What is required
Render every entry verbatim.

── Supplied records

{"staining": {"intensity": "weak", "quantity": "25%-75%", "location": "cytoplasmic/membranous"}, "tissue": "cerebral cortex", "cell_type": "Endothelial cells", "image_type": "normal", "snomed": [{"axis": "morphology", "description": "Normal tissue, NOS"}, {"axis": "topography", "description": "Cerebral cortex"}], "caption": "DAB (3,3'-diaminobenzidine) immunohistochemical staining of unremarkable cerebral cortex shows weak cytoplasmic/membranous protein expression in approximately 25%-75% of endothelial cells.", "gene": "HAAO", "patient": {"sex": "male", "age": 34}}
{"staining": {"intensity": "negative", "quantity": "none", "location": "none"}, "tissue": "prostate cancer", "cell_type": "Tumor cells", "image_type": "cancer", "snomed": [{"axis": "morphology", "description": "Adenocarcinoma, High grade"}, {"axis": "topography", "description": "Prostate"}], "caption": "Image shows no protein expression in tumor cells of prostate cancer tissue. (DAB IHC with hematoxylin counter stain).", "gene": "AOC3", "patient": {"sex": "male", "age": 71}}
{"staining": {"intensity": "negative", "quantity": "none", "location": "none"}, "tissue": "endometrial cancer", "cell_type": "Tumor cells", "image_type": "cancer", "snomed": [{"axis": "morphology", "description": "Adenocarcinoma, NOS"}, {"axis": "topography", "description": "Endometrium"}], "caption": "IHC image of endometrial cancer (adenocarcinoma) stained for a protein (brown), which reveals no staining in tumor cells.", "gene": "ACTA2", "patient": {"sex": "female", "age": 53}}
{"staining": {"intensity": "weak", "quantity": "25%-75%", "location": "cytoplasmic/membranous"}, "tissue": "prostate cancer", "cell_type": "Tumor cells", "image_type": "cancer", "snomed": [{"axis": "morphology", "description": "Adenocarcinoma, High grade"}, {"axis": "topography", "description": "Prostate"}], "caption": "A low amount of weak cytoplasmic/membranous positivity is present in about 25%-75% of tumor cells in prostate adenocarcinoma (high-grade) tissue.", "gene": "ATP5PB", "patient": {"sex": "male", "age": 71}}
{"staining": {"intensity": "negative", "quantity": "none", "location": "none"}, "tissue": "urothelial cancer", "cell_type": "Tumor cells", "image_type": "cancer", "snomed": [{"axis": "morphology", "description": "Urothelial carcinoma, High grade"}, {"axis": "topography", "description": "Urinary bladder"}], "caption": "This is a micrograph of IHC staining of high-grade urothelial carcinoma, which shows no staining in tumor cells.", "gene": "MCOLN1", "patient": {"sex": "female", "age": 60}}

────

Exercise solution
{"staining": {"intensity": "weak", "quantity": "25%-75%", "location": "cytoplasmic/membranous"}, "tissue": "cerebral cortex", "cell_type": "Endothelial cells", "image_type": "normal", "snomed": [{"axis": "morphology", "description": "Normal tissue, NOS"}, {"axis": "topography", "description": "Cerebral cortex"}], "caption": "DAB (3,3'-diaminobenzidine) immunohistochemical staining of unremarkable cerebral cortex shows weak cytoplasmic/membranous protein expression in approximately 25%-75% of endothelial cells.", "gene": "HAAO", "patient": {"sex": "male", "age": 34}}
{"staining": {"intensity": "negative", "quantity": "none", "location": "none"}, "tissue": "prostate cancer", "cell_type": "Tumor cells", "image_type": "cancer", "snomed": [{"axis": "morphology", "description": "Adenocarcinoma, High grade"}, {"axis": "topography", "description": "Prostate"}], "caption": "Image shows no protein expression in tumor cells of prostate cancer tissue. (DAB IHC with hematoxylin counter stain).", "gene": "AOC3", "patient": {"sex": "male", "age": 71}}
{"staining": {"intensity": "negative", "quantity": "none", "location": "none"}, "tissue": "endometrial cancer", "cell_type": "Tumor cells", "image_type": "cancer", "snomed": [{"axis": "morphology", "description": "Adenocarcinoma, NOS"}, {"axis": "topography", "description": "Endometrium"}], "caption": "IHC image of endometrial cancer (adenocarcinoma) stained for a protein (brown), which reveals no staining in tumor cells.", "gene": "ACTA2", "patient": {"sex": "female", "age": 53}}
{"staining": {"intensity": "weak", "quantity": "25%-75%", "location": "cytoplasmic/membranous"}, "tissue": "prostate cancer", "cell_type": "Tumor cells", "image_type": "cancer", "snomed": [{"axis": "morphology", "description": "Adenocarcinoma, High grade"}, {"axis": "topography", "description": "Prostate"}], "caption": "A low amount of weak cytoplasmic/membranous positivity is present in about 25%-75% of tumor cells in prostate adenocarcinoma (high-grade) tissue.", "gene": "ATP5PB", "patient": {"sex": "male", "age": 71}}
{"staining": {"intensity": "negative", "quantity": "none", "location": "none"}, "tissue": "urothelial cancer", "cell_type": "Tumor cells", "image_type": "cancer", "snomed": [{"axis": "morphology", "description": "Urothelial carcinoma, High grade"}, {"axis": "topography", "description": "Urinary bladder"}], "caption": "This is a micrograph of IHC staining of high-grade urothelial carcinoma, which shows no staining in tumor cells.", "gene": "MCOLN1", "patient": {"sex": "female", "age": 60}}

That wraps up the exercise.